Let us begin the puzzle. I am running this on BlueStacks Emulator, but that has nothing to do with the puzzle. If you don't have an Android device or an emulator, you can use this weblink instead, to follow along with these deductions.
Near the top-righthand corner, there is a small 2x2 region on which you can apply checkerboard parity. Some people would call this "wicking", "weak points", or "loop forcing", but it's really just checkerboard parity in disguise!
Next, consider the 5x4 region in the bottom left. There are an equal number of white and black cells, and one white exit is already used. Since there is only one black exit left, that exit must be used.
Checkerboard parity is a lot more useful than you might think, considering that most solving strategies are checkerboard parity in disguise. In fact, all of the steps in this puzzle come directly from checkerboard parity, so if you're creating an Alcazar solver, that's all you need to implement**!
I hope you leave this blog a little wiser on this subject than before (and able to complete the whole of "The Ball Rooms"). Especially you, Mr. Ball.
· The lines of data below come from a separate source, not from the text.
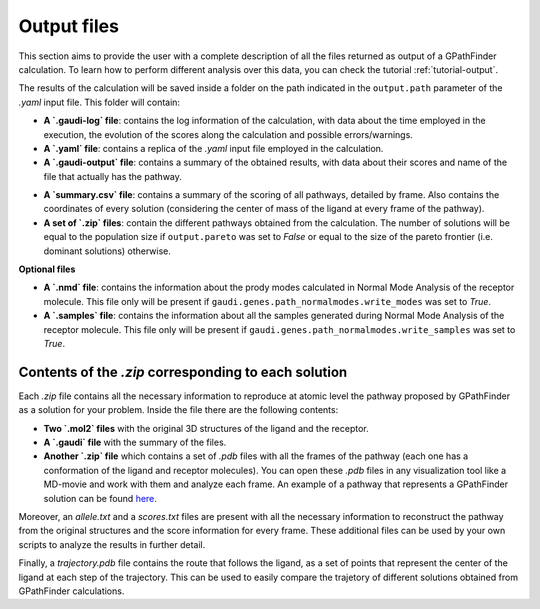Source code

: .. GPathFinder: Identification of ligand binding pathways 
.. by a multi-objective genetic algorithm

   https://github.com/insilichem/gpathfinder

   Copyright 2019 José-Emilio Sánchez Aparicio, Giuseppe Sciortino,
   Daniel Villadrich Herrmannsdoerfer, Pablo Orenes Chueca, 
   Jaime Rodríguez-Guerra Pedregal and Jean-Didier Maréchal
   
   Licensed under the Apache License, Version 2.0 (the "License");
   you may not use this file except in compliance with the License.
   You may obtain a copy of the License at

        http://www.apache.org/licenses/LICENSE-2.0

   Unless required by applicable law or agreed to in writing, software
   distributed under the License is distributed on an "AS IS" BASIS,
   WITHOUT WARRANTIES OR CONDITIONS OF ANY KIND, either express or implied.
   See the License for the specific language governing permissions and
   limitations under the License.

.. _output:

============
Output files
============

This section aims to provide the user with a complete description of all the files returned as output of a GPathFinder calculation. To learn how to perform different analysis over this data, you can check the tutorial :ref:`tutorial-output`.

The results of the calculation will be saved inside a folder on the path indicated in the ``output.path`` parameter of the `.yaml` input file. This folder will contain:

- **A `.gaudi-log` file**: contains the log information of the calculation, with data about the time employed in the execution, the evolution of the scores along the calculation and possible errors/warnings.
- **A `.yaml` file**: contains a replica of the `.yaml` input file employed in the calculation.
- **A `.gaudi-output` file**: contains a summary of the obtained results, with data about their scores and name of the file that actually has the pathway.
.. image:: data/new.jpeg
    :align: left
    :height: 10px
    :alt: NEW!
- **A `summary.csv` file**: contains a summary of the scoring of all pathways, detailed by frame. Also contains the coordinates of every solution (considering the center of mass of the ligand at every frame of the pathway). 
- **A set of `.zip` files**: contain the different pathways obtained from the calculation. The number of solutions will be equal to the population size if ``output.pareto`` was set to `False` or equal to the size of the pareto frontier (i.e. dominant solutions) otherwise.

**Optional files**

- **A `.nmd` file**: contains the information about the prody modes calculated in Normal Mode Analysis of the receptor molecule. This file only will be present if ``gaudi.genes.path_normalmodes.write_modes`` was set to `True`.
- **A `.samples` file**: contains the information about all the samples generated during Normal Mode Analysis of the receptor molecule. This file only will be present if ``gaudi.genes.path_normalmodes.write_samples`` was set to `True`.

Contents of the `.zip` corresponding to each solution
=====================================================

Each `.zip` file contains all the necessary information to reproduce at atomic level the pathway proposed by GPathFinder as a solution for your problem. Inside the file there are the following contents:

- **Two `.mol2` files** with the original 3D structures of the ligand and the receptor.
- **A `.gaudi` file** with the summary of the files.
- **Another `.zip` file** which contains a set of `.pdb` files with all the frames of the pathway (each one has a conformation of the ligand and receptor molecules). You can open these `.pdb` files in any visualization tool like a MD-movie and work with them and analyze each frame. An example of a pathway that represents a GPathFinder solution can be found `here <https://raw.githubusercontent.com/insilichem/gpathfinder/master/examples/output_files/example_pathway.zip>`_. 

Moreover, an `allele.txt` and a `scores.txt` files are present with all the necessary information to reconstruct the pathway from the original structures and the score information for every frame. These additional files can be used by your own scripts to analyze the results in further detail.

.. image:: data/new.jpeg
    :align: left
    :height: 10px
    :alt: NEW!
Finally, a `trajectory.pdb` file contains the route that follows the ligand, as a set of points that represent the center of the ligand at each step of the trajectory. This can be used to easily compare the trajetory of different solutions obtained from GPathFinder calculations.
*"No closed loops" is also checkerboard parity in disguise. Consider the region formed by the squares used by the path in consideration. There is an equal number of each colour of cells (as the ends of the path are adjacent), so there is one white exit and one black exit. Therefore, each end of the path must extend out of the region, not into it, and so one can draw a wall between the two ends.
**There are a few advanced strategies, but for the most part, they have not yet been discovered. I believe I have discovered one which is definitely not equivalent to checkerboard parity (which I shall not reveal at this time), and one which may or may not be equivalent (I haven't thoroughly checked it yet).